TASK DETAILS:
Each entry, as given, must be output unchanged.

Source records:
####################

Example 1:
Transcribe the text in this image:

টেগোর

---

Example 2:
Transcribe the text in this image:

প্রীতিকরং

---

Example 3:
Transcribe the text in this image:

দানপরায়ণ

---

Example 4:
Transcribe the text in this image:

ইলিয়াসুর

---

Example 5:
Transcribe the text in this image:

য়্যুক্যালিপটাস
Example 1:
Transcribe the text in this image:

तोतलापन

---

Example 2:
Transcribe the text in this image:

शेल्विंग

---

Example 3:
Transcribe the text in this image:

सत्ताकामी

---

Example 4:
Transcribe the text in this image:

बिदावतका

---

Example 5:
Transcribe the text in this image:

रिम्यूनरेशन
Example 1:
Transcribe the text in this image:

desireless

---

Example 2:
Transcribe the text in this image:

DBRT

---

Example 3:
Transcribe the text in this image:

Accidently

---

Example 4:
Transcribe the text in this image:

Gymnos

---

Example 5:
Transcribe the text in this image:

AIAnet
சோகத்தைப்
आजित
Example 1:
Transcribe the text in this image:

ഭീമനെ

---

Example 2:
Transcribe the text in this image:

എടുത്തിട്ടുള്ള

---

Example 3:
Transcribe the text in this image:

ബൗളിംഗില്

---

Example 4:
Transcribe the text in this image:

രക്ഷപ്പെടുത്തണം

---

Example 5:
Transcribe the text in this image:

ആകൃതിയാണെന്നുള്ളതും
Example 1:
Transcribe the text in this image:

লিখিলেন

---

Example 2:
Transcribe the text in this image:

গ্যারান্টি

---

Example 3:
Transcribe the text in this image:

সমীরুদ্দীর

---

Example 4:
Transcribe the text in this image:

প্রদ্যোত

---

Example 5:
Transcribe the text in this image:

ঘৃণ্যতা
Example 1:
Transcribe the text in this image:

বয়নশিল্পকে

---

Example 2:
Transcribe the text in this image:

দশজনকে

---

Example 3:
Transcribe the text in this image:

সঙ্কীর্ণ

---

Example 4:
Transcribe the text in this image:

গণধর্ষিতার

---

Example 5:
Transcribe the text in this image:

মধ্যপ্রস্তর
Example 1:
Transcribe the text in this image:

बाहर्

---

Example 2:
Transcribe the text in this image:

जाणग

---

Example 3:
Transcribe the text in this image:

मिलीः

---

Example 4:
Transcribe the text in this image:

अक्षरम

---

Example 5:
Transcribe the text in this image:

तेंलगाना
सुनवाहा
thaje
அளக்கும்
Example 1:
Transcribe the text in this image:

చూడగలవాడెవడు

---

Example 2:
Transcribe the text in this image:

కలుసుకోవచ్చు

####################

REPLY TO THE TASK:
Example 1:
Transcribe the text in this image:

টেগোর

---

Example 2:
Transcribe the text in this image:

প্রীতিকরং

---

Example 3:
Transcribe the text in this image:

দানপরায়ণ

---

Example 4:
Transcribe the text in this image:

ইলিয়াসুর

---

Example 5:
Transcribe the text in this image:

য়্যুক্যালিপটাস
Example 1:
Transcribe the text in this image:

तोतलापन

---

Example 2:
Transcribe the text in this image:

शेल्विंग

---

Example 3:
Transcribe the text in this image:

सत्ताकामी

---

Example 4:
Transcribe the text in this image:

बिदावतका

---

Example 5:
Transcribe the text in this image:

रिम्यूनरेशन
Example 1:
Transcribe the text in this image:

desireless

---

Example 2:
Transcribe the text in this image:

DBRT

---

Example 3:
Transcribe the text in this image:

Accidently

---

Example 4:
Transcribe the text in this image:

Gymnos

---

Example 5:
Transcribe the text in this image:

AIAnet
சோகத்தைப்
आजित
Example 1:
Transcribe the text in this image:

ഭീമനെ

---

Example 2:
Transcribe the text in this image:

എടുത്തിട്ടുള്ള

---

Example 3:
Transcribe the text in this image:

ബൗളിംഗില്

---

Example 4:
Transcribe the text in this image:

രക്ഷപ്പെടുത്തണം

---

Example 5:
Transcribe the text in this image:

ആകൃതിയാണെന്നുള്ളതും
Example 1:
Transcribe the text in this image:

লিখিলেন

---

Example 2:
Transcribe the text in this image:

গ্যারান্টি

---

Example 3:
Transcribe the text in this image:

সমীরুদ্দীর

---

Example 4:
Transcribe the text in this image:

প্রদ্যোত

---

Example 5:
Transcribe the text in this image:

ঘৃণ্যতা
Example 1:
Transcribe the text in this image:

বয়নশিল্পকে

---

Example 2:
Transcribe the text in this image:

দশজনকে

---

Example 3:
Transcribe the text in this image:

সঙ্কীর্ণ

---

Example 4:
Transcribe the text in this image:

গণধর্ষিতার

---

Example 5:
Transcribe the text in this image:

মধ্যপ্রস্তর
Example 1:
Transcribe the text in this image:

बाहर्

---

Example 2:
Transcribe the text in this image:

जाणग

---

Example 3:
Transcribe the text in this image:

मिलीः

---

Example 4:
Transcribe the text in this image:

अक्षरम

---

Example 5:
Transcribe the text in this image:

तेंलगाना
सुनवाहा
thaje
அளக்கும்
Example 1:
Transcribe the text in this image:

చూడగలవాడెవడు

---

Example 2:
Transcribe the text in this image:

కలుసుకోవచ్చు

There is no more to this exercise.